Provided material =
==*==
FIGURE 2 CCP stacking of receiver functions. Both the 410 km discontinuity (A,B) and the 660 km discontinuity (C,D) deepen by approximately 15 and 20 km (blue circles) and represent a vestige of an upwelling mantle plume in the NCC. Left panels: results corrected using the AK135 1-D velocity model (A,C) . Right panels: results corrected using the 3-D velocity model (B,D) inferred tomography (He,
==*==
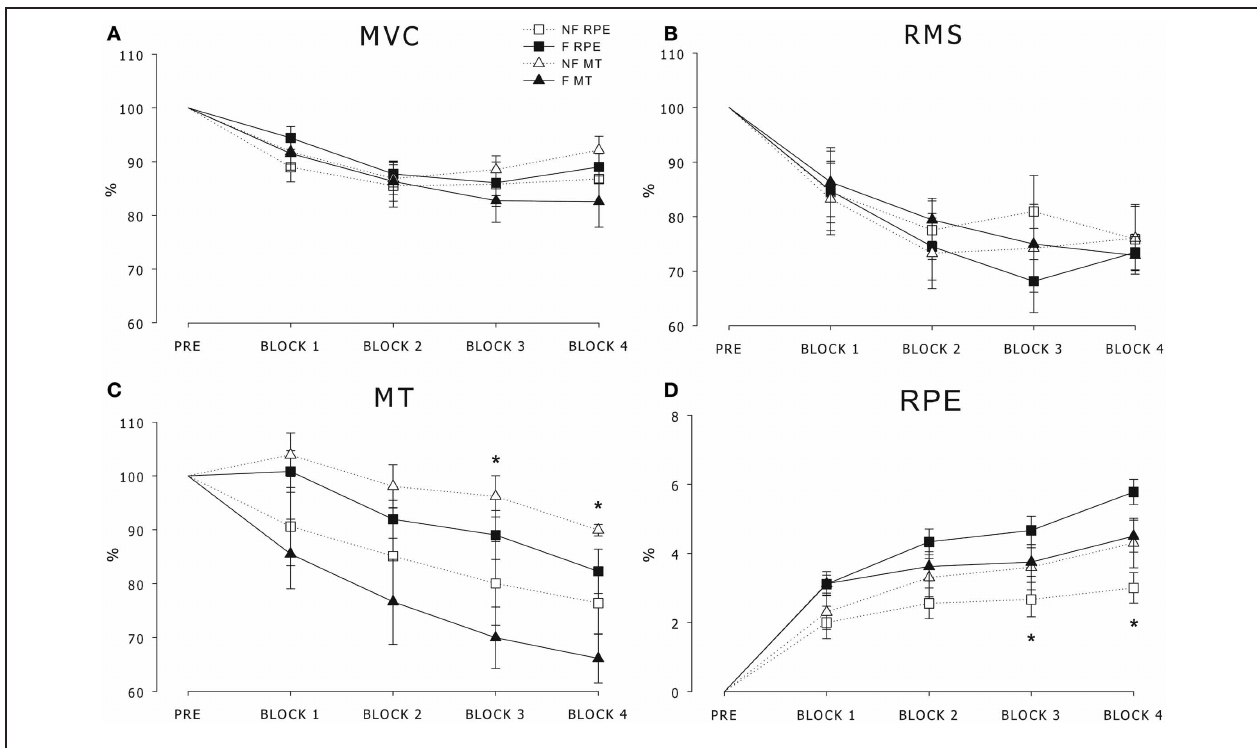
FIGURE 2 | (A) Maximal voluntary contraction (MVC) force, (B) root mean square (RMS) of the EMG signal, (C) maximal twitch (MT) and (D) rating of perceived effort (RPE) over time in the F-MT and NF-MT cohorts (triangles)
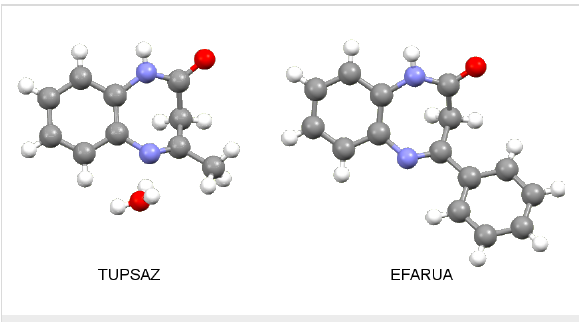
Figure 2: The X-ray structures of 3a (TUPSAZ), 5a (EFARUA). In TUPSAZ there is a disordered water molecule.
==*==
Description of the task =
Nothing but the lines from the one with "FIGURE 2 | (A)" to the one with "Figure 2: The" above, both included, should be transcribed, exactly and without pictures.

Task output =
FIGURE 2 | (A) Maximal voluntary contraction (MVC) force, (B) root mean square (RMS) of the EMG signal, (C) maximal twitch (MT) and (D) rating of perceived effort (RPE) over time in the F-MT and NF-MT cohorts (triangles)
Figure 2: The X-ray structures of 3a (TUPSAZ), 5a (EFARUA). In TUPSAZ there is a disordered water molecule.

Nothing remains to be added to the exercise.